By Arnold M. Rose | Go to book overview

43. The Jews as a Race *

Louis Wirth

[Racism has, of course, been a source of prejudice even for those minority groups that are not distinguishable in biological terms. Louis Wirth, a distinguished sociologist, summarizes the observations that show how the Jews as a social group have come to be identified as a racial group.]

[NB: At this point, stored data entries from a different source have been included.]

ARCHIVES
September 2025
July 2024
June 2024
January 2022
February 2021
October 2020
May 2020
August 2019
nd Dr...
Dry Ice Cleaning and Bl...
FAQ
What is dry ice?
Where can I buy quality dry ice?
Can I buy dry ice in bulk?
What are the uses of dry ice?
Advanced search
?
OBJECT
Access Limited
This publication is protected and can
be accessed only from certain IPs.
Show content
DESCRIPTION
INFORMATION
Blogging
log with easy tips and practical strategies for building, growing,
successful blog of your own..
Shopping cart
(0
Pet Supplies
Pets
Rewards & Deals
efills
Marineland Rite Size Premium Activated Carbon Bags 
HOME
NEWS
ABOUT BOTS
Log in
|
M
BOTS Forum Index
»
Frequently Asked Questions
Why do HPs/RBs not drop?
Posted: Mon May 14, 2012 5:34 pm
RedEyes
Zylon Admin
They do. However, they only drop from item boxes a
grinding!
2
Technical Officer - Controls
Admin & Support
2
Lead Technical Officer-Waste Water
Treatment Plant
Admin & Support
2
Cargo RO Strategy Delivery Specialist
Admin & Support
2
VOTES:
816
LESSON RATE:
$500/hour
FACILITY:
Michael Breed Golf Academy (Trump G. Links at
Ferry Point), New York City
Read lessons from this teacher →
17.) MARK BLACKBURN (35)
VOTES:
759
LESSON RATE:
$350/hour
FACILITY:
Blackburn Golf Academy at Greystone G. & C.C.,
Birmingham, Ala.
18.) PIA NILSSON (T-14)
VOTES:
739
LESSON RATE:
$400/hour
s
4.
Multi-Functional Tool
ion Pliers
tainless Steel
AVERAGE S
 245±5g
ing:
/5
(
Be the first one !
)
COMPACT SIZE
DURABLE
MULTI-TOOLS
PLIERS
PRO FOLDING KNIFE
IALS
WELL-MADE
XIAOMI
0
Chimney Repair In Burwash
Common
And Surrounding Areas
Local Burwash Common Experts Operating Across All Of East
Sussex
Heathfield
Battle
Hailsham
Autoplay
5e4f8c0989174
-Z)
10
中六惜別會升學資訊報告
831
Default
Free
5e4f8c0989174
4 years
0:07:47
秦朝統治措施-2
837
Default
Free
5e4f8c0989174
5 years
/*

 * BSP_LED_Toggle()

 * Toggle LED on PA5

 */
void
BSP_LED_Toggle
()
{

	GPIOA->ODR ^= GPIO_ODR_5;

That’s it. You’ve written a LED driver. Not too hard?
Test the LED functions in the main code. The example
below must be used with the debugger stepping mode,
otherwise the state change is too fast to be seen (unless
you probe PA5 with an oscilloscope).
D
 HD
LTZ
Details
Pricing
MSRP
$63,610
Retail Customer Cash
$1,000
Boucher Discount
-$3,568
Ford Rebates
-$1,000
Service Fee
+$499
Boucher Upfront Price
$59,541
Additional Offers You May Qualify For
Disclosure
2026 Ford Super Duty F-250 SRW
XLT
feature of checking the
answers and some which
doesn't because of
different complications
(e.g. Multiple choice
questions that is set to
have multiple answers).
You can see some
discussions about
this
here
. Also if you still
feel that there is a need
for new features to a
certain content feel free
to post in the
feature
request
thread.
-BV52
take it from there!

Who are the Jews? The traditional view is that they are a Semitic people, and that throughout many centuries of dispersion their purity of blood has been preserved. Recent accumulations of material, however, indicate that the Jews are by no means uniform in their physical characteristics, and that the majority of them are of a type different from that found among other Semitic-speaking peoples, for the Semites are primarily a linguistic group.1

Anthropologists and sociologists are becoming more cautious in generalizing about biological and temperamental differences between races, nationalities, and cultural groups. There is probably no people that has furnished the basis for more contradictory conclusions than the Jews. The traits with which they have been credited by their friends, their enemies, and themselves fairly exhaust the vocabulary. Still, the elementary question as to whether the Jews are a race, a nationality, or a religious or cultural group remains unsettled. There are those who, with Chamberlain, belive that the Jew constitutes a clear racial type whose characteristics are unmistakable. His amazing words are worth quoting:

Very small children, especially girls, frequently have quite a marked instinct for race. It frequently happens that children who have no conception of what "Jew" means, or that there is any such thing in the world, begin to cry as soon as a genuine Jew or Jewess comes near them. The learned can frequently not tell a Jew from a non- Jew; the child that scarcely knows how to speak notices the difference. Is not that something? To me it seems worth as much as a whole anthropological congress. . . . Where the learned fails with his artificial construction, one single unbiased glance can illumine the truth like a sunbeam.2

____________________
*
From The Ghetto ( Chicago: University of Chicago Press, 1928), 63-71. Copyright 1928 by University of Chicago Press. Reprinted by permission of University of Chicago Press and the author.
1
Roland B. Dixon, The Racial History of Man ( New York, 1923), chap. vi.
2
Houston Stewart Chamberlain, Foundations of the Nineteenth Century, 11, 537.